Set Up a Local NIM Service#
Route inference to an NVIDIA NIM container running on your local network. This profile keeps all inference on-premises while using the same models available through NVIDIA cloud.
Prerequisites#
A running NemoClaw sandbox.
Docker or a compatible container runtime.
A GPU with enough VRAM for the target model.
An NVIDIA NGC API key for pulling NIM container images.
Pull and Start the NIM Container#
Pull the NIM container image and start it on port 8000:
$ docker run -d --gpus all \
-p 8000:8000 \
--name nim-service \
nvcr.io/nim/nvidia/nemotron-3-super-120b-a12b:latest
Wait until the container logs show that the model is loaded and ready to serve requests. Check the logs with the following command:
$ docker logs -f nim-service
Verify the NIM Service#
Confirm that the NIM container is reachable:
$ curl http://nim-service.local:8000/v1/models
If nim-service.local does not resolve, use the container IP address or configure DNS to resolve the hostname.
Set the NIM API Key#
Export the NIM_API_KEY environment variable.
The nim-local profile uses this variable to authenticate with the NIM service:
$ export NIM_API_KEY=<your-nim-api-key>
Switch to the NIM Provider#
Set the active inference provider to nim-local:
$ openshell inference set --provider nim-local --model nvidia/nemotron-3-super-120b-a12b
The change takes effect immediately.
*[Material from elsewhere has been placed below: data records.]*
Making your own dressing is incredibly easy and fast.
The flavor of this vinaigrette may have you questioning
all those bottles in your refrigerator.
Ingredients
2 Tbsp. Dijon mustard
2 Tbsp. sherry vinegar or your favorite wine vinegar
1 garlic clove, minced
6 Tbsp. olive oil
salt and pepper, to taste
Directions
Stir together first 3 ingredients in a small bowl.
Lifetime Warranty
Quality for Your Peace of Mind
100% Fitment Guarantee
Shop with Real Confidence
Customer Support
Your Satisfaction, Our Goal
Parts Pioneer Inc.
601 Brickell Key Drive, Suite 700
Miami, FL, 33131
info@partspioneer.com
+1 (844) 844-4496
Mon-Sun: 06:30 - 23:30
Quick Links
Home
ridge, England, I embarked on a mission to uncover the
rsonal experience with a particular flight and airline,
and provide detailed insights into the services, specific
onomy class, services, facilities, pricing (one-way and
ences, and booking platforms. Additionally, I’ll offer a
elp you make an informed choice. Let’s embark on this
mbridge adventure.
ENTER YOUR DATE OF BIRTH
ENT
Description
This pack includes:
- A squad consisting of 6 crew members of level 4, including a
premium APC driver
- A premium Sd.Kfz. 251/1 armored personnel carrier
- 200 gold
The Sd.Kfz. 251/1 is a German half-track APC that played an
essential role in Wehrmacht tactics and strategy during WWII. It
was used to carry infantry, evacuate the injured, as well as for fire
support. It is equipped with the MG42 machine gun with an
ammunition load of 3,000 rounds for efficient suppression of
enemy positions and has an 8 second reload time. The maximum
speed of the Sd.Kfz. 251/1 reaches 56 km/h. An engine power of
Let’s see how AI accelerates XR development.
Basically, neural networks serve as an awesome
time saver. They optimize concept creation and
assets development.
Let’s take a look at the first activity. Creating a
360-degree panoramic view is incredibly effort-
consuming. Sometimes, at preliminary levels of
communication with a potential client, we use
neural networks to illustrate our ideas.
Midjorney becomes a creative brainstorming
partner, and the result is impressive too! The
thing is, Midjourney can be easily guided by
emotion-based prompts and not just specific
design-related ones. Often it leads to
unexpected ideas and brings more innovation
No sandbox restart is required.
Verify Inference Routing#
Check the sandbox status to confirm the active provider:
$ openclaw nemoclaw status
The output should show nim-local as the active provider with the endpoint nim-service.local:8000.
Network Policy#
The sandbox network policy includes a nim_service entry that allows traffic to nim-service.local:8000.
This entry is part of the baseline policy in nemoclaw-blueprint/policies/openclaw-sandbox.yaml.
No additional policy changes are required.
Select the NIM Profile at Launch#
To start a new sandbox with the nim-local profile, pass --profile nim-local during launch:
$ openclaw nemoclaw launch --profile nim-local